We brought Goblin's table into the kitchen because its just the right height for him to safely cut at. I didn't want to add any element of danger by balancing him on a stool at the higher kitchen counter.

We haven't introduced Goblin to sharp knives before now because he hasn't been great at following basic instructions. There are two fundamental rules that we asked Goblin to follow.
1. The knife stays at the table. He must not move away from the table with the knife. If he wanted to go and get something or wash his hands or just sit down the knife had to be put back on the table. This avoids accidental stabbing of himself or others.
2. Wait until we say before using the knife. The photo above was him disregarding that rule and trying to cut an onion when no one was holding it for him. I'd asked him to put his other hand behind his back so he didn't accidentally chop off his fingers. As it turned out he needed to hold the knife with two hands to get the pressure he needed to cut.
We opted for a non serrated knife. Children tend to use a serrated knife like a saw. That's fine but its not  the best way to cut most vegetables so we tried to match the right tool to the right job. We found that mushrooms and carrot battons were the easiest for him to cut. The onion was a bit more tricky because it has a curved body. And we didn't get to try out the potato because he lost interest.
He wasn't interested in cutting the haddock with a pair of scissors. Later I asked him why he hadn't wanted to do it and he told me it was because he wasn't allowed to cut anything except paper with scissors (a rule I had implemented after he went on a bit of a scissor cutting spree). Bless him for remembering that rule!
As well as chopping Goblin tried the can opener. He needed a bit of help from Hublet because it was too stiff. He also peeled three of the potatoes for the stew. When everything was in the pot we boiled it up and left it to simmer for about an hour. Goblin described that final product as "really yummy". I call that a result.

I'm sharing this at
Organic AspirationsIn Lieu of PreschoolMontessori Monday 


  1. Well done! What a great way to teach Goblin. Nothing beats doing the real thing like this, and I tend to find that Dinosaur Boy is happier to eat dinner he has made :-)

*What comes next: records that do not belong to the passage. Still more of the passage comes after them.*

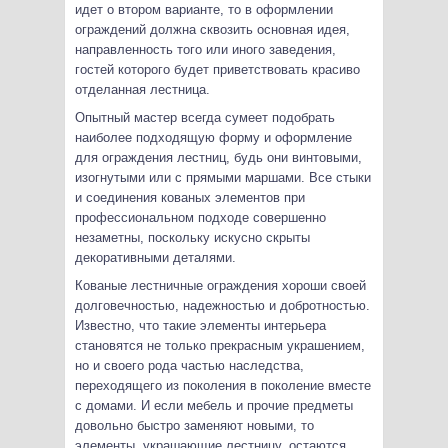
идет о втором варианте, то в оформлении
ограждений должна сквозить основная идея,
направленность того или иного заведения,
гостей которого будет приветствовать красиво
отделанная лестница.
Опытный мастер всегда сумеет подобрать
наиболее подходящую форму и оформление
для ограждения лестниц, будь они винтовыми,
изогнутыми или с прямыми маршами. Все стыки
и соединения кованых элементов при
профессиональном подходе совершенно
незаметны, поскольку искусно скрыты
декоративными деталями.
Кованые лестничные ограждения хороши своей
долговечностью, надежностью и добротностью.
Известно, что такие элементы интерьера
становятся не только прекрасным украшением,
но и своего рода частью наследства,
переходящего из поколения в поколение вместе
с домами. И если мебель и прочие предметы
довольно быстро заменяют новыми, то
элементы, украшающие лестницу, остаются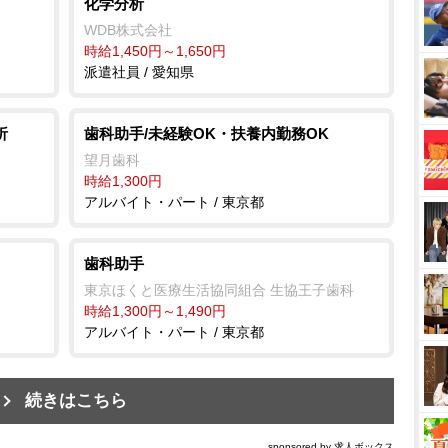
化学分析
WDB株式会社
時給1,450円～1,650円
派遣社員 / 愛知県
析
歯科助手/未経験OK・扶養内勤務OK
望月歯科
時給1,300円
アルバイト・パート / 東京都
歯科助手
東京ほくと医療生活協同組合 生協王子歯科
時給1,300円～1,490円
アルバイト・パート / 東京都
続きはこちら
sponsored by 求人ボックス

  2. Good for you for taking time to teach him how to safely use thes tools!! and YAY for him for remembering the scissors rule! Thanks for sharing with us at Eco Kids Tuesday!

  3. You are one brave mama! I'd be worried about MY fingers getting chopped.

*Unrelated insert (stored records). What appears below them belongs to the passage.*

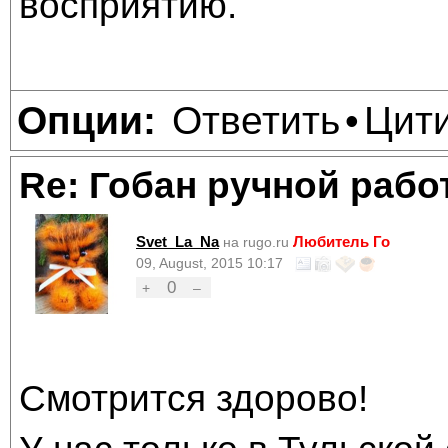
восприятию.
Ответить
Цит
Опции:
•
Re: Гобан ручной раб
Svet_La_Na
Любитель Го
на rugo.ru
09, August, 2015 10:17
0
+
–
Смотрится здорово!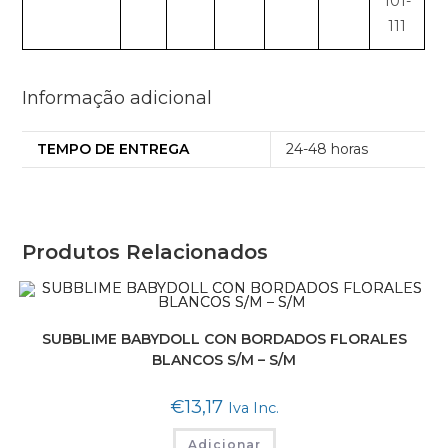
101-
111
Informação adicional
TEMPO DE ENTREGA
24-48 horas
Produtos Relacionados
SUBBLIME BABYDOLL CON BORDADOS FLORALES
BLANCOS S/M – S/M
€
13,17
Iva Inc.
Adicionar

  4. Wow, I can't wait to start this with my son. So cute that you have his own little table! PS - I love his hair :)

  5. I've been wondering when to introduce the knife to my little ones, they are 23 and 27 months old, I have a dear friend that is a Mennonite (Amish light as I tease her) and her little ones, whom always amaze me, are peeling garlic and chopping veggies before they are a year old! I think I will look around for a nice sharp small knife for them to try with as all of mine are horrible dull and very large.

  6. Isn't it wonderful when we can take the time to let our little ones help us? And I think we learn so much from them as well!

    Thank you so much for linking up to Waldorf Wednesday. Hope to see you back soon!